The lay summary process
The lay summary process developed by CISCRP and Synchrogenix incorporates our best practices. Patient expectations are first set within the informed consent document. We draft communications for sites to provide to their patients at the last visit and can even provide brief annual communications until the study results are ready. The annual communication includes updates on the timing of trial results. Even if the timelines change during the trial, we can continue to reset that expectation, if needed, through interim communications. Every communication sent to volunteers also thanks them for their participation.
Regulatory and medical writing experts develop the lay summary in consultation with an editorial panel composed of writers, editors, patient advocates, and specialists. Having patients or a representative population review the materials that you intend to provide to patients is a long-standing health literacy best practice. The sponsor’s review focuses on the documents’ scientific accuracy. We work with sponsors to balance scientific accuracy and lay language clarity for patients. If the lay summary is needed in languages other than English, we can handle translation. Next, CISCRP distributes the lay summaries. This streamlined process minimally impacts sponsors’ operations.
Considerations in developing lay summaries
Our lay summaries use a template that lays out clear answers to the questions that patients typically have about trial results. This template was developed through extensive user testing that CISCRP conducted in focus groups with representative patient and public populations. Its design follows lay language and patient communication standards. The format has plenty of white space between lines and paragraphs. Using larger fonts is also helpful for patients. Graphs and charts should be included in lay summaries, and they should also stand alone to accommodate for various patient learning styles.
Readability formulas are a good tool to follow. However, often the only way to know that the material you’re providing to your patients is understandable is to test it with the affected population.
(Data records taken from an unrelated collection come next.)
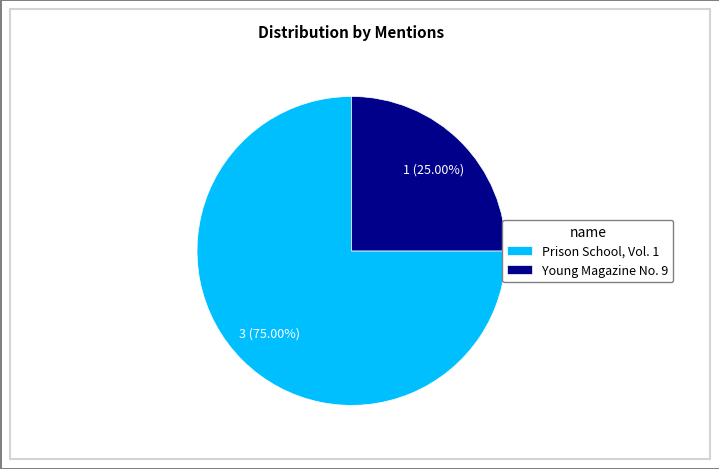

How many slices are in this pie chart?

2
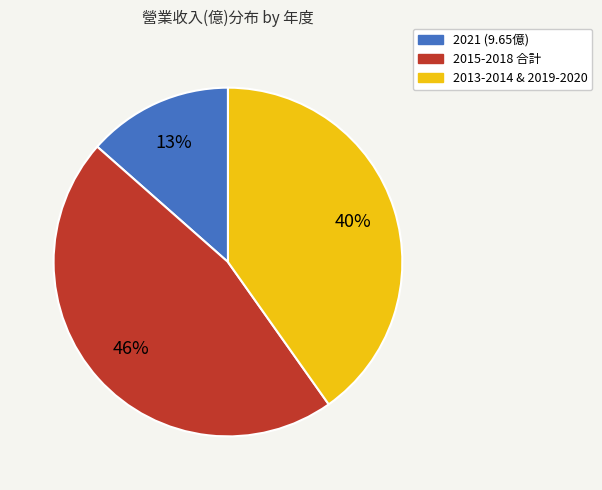

Is there any slice that represents more than half of the pie?

No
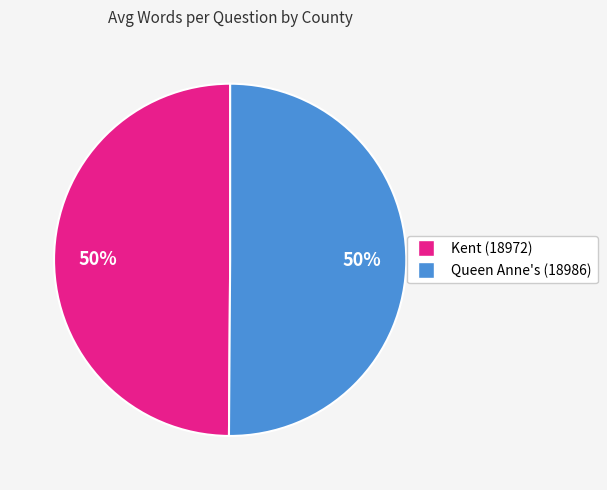

To the nearest percent, what is the average slice percentage?

50%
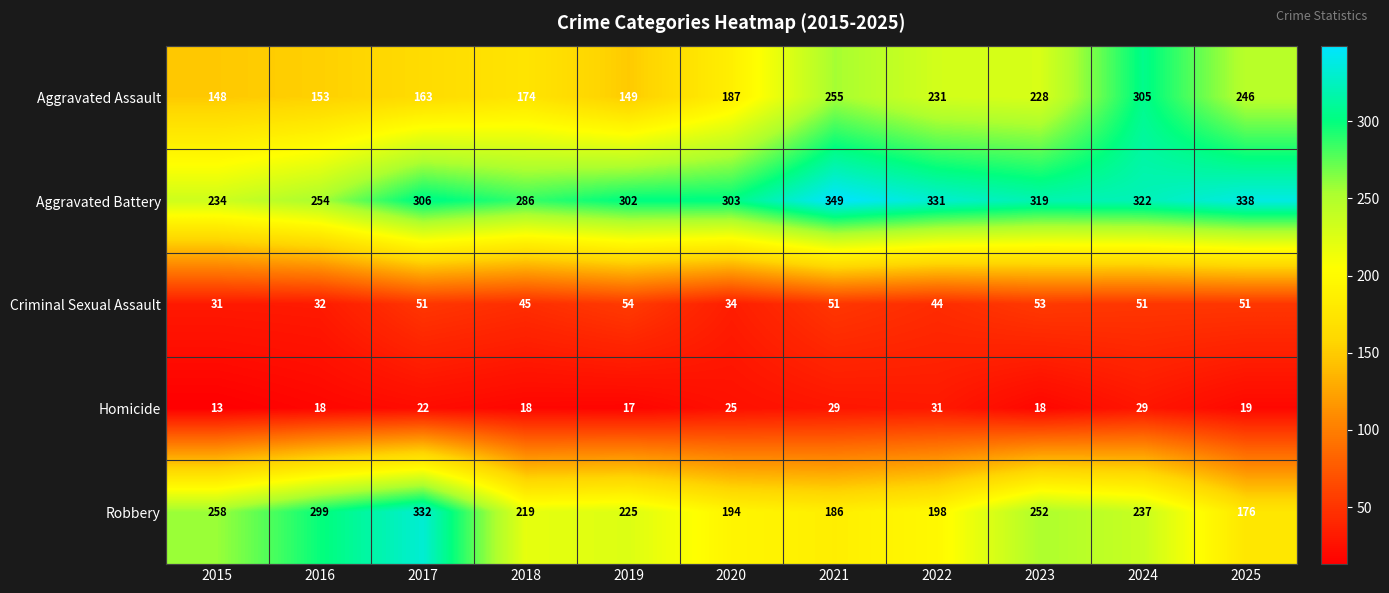

At which category is the sum across all series the highest?

2024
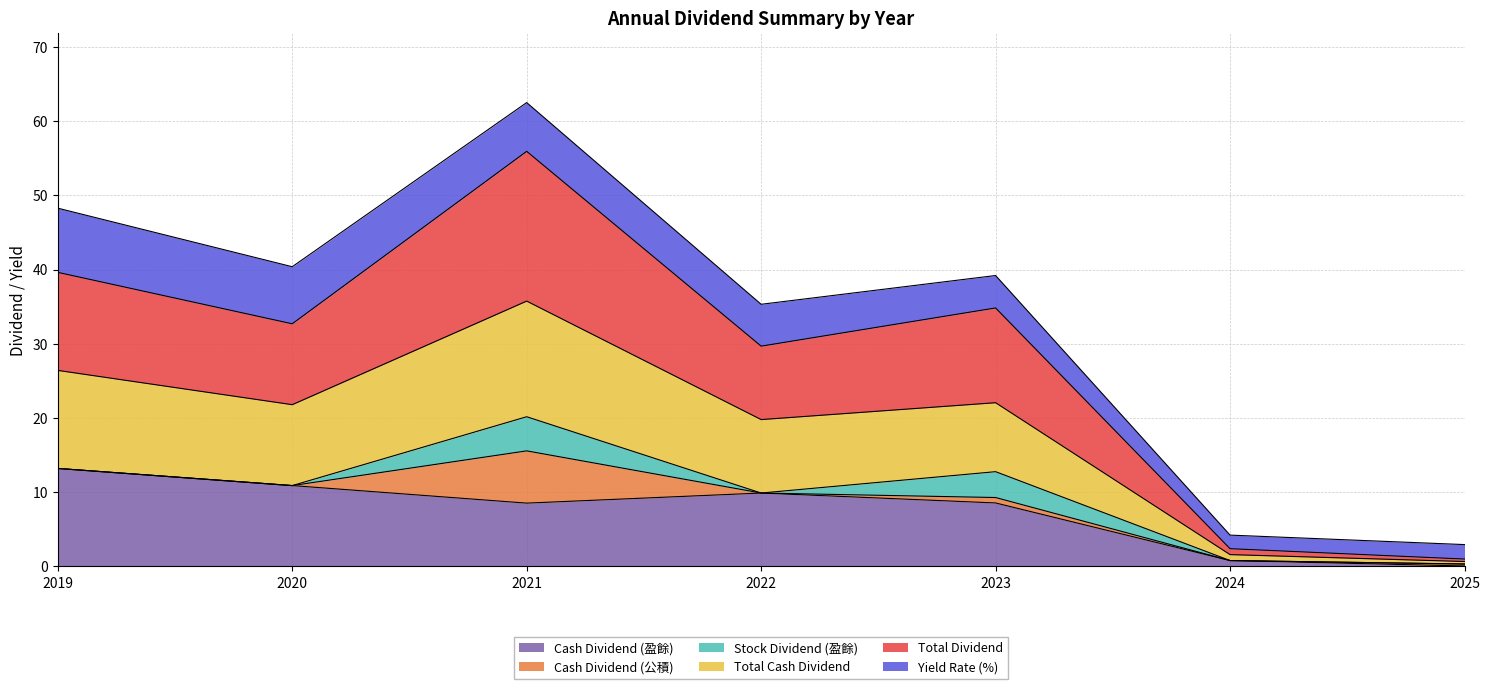

Which series has the largest range (max minus min)?

Total Dividend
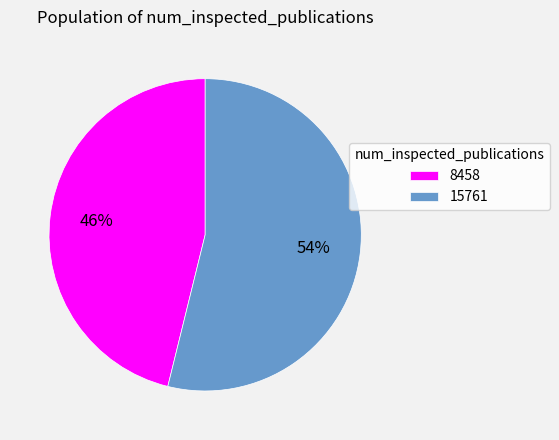

How many slices are in this pie chart?

2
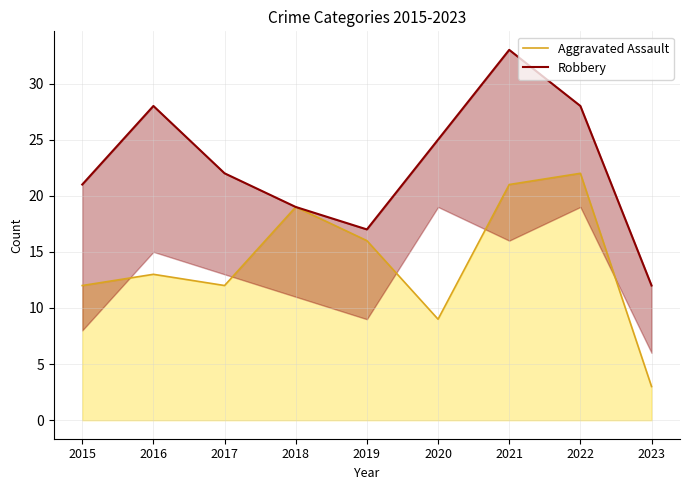

What is the value of the Robbery point at the 3rd from the left?

22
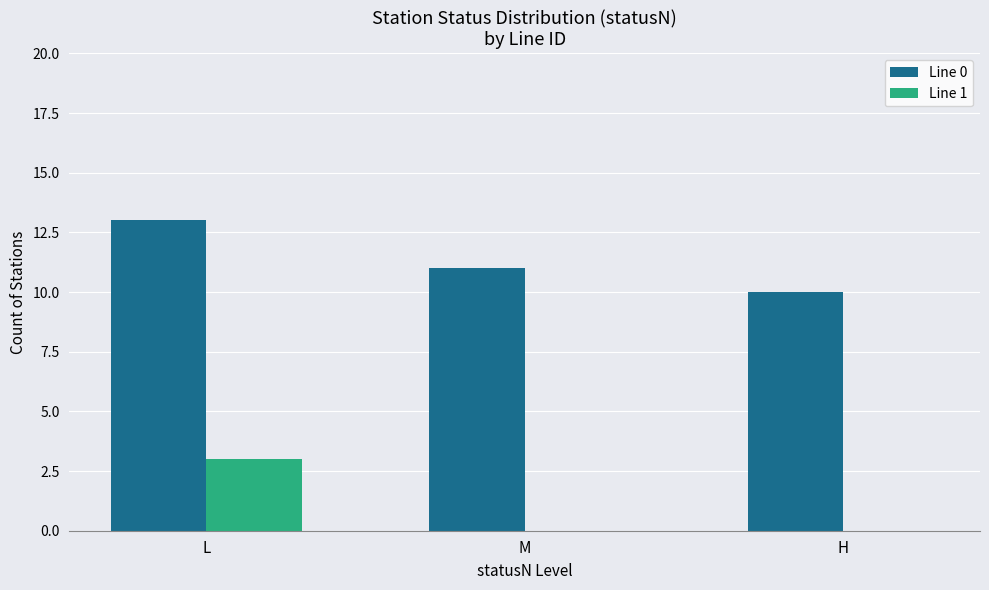

What is the sum of the Line 1 values at L and H?

3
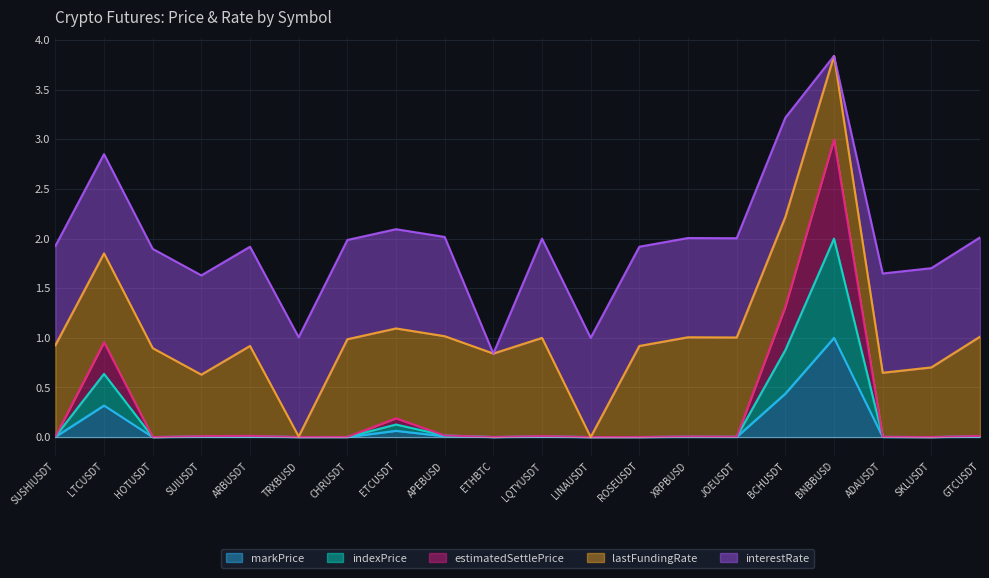

What are all the series names shown in the legend?

markPrice, indexPrice, estimatedSettlePrice, lastFundingRate, interestRate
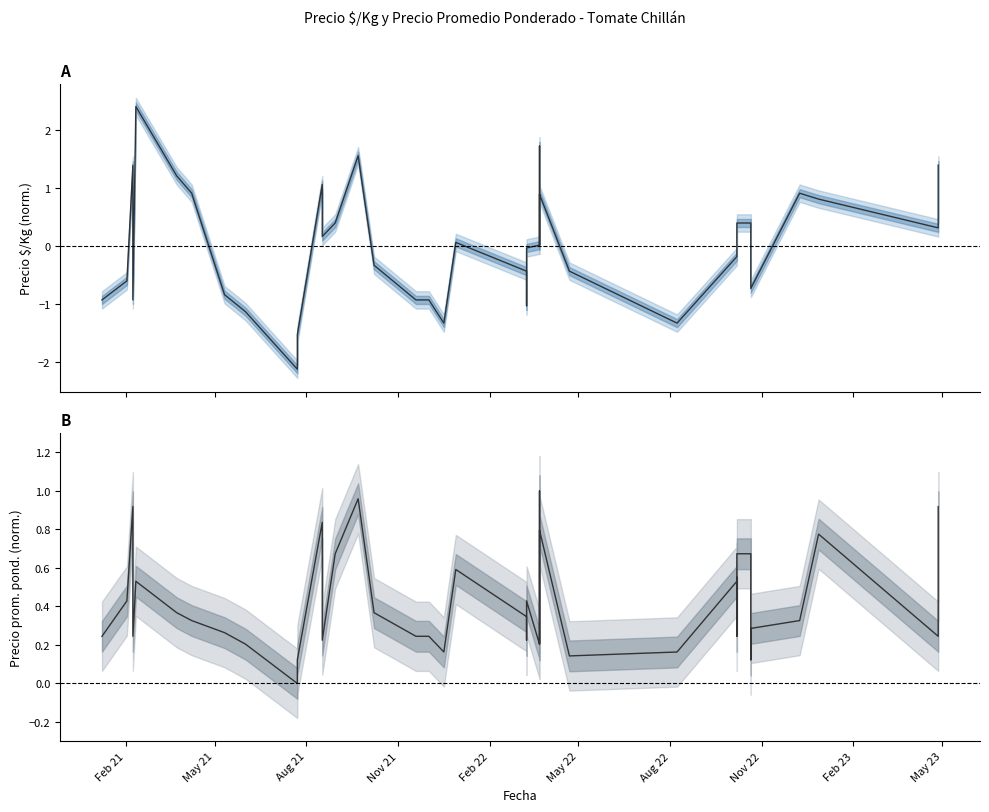

Which series has the widest spread of values?

Precio $/Kg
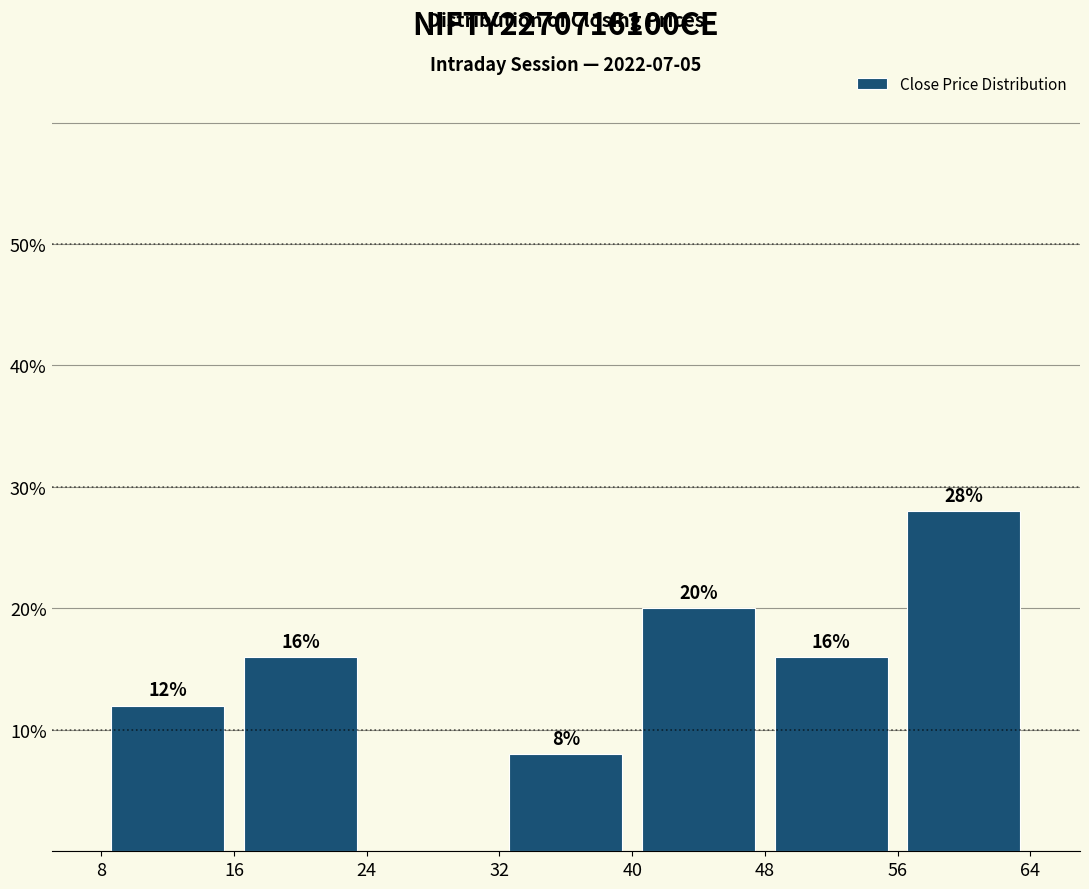

Which range on the x-axis has the tallest bar?

56 to 64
CISCRP’s editorial panels include patients, as well as patient advocates with experience in the relevant therapeutic area.
Lay summaries can be provided in various formats. Patients prefer a printed copy of the materials. To accommodate different learning styles, online and video formats should also be considered.
Evaluating the patient communication program
Patients appreciate being informed about studies. They’re not upset when the study completion date changes. They just want to know when they’re going to receive its results. Providing a thank you communication reinforces the expectation that they will receive the results summary and reminds them when the results will be available.
Lay summaries test well with patients. Pre- and post-tests reveal high levels of understanding of the information. Patients report satisfaction with the level of information that is provided.
Moreover, site staff are highly receptive to this program. By providing patients with the information that they ask for, site staff strengthen their relationship with patients. They also state that the program places minimal burden on their operations. Expectations that a lay summary initiative will be taken should be set early with sites, so that they can keep patient contact information readily available.
Creating a virtuous cycle of study volunteer engagement
Sharing trials results with volunteers has the potential to be more than just another regulation. Showing volunteers that they are valued by sharing trial results creates a virtuous cycle of engagement and reinforces their positive experiences. Results from CISCRP’s global survey, which included over 12,000 respondents, show a substantially higher rate of communication among patients when their expectations are met. Recruitment and retention continue to be critical considerations in conducting research. When we put patients first, meet their needs, and appreciate their contributions to clinical studies, value is returned to the research enterprise.
All information presented derive from public source materials.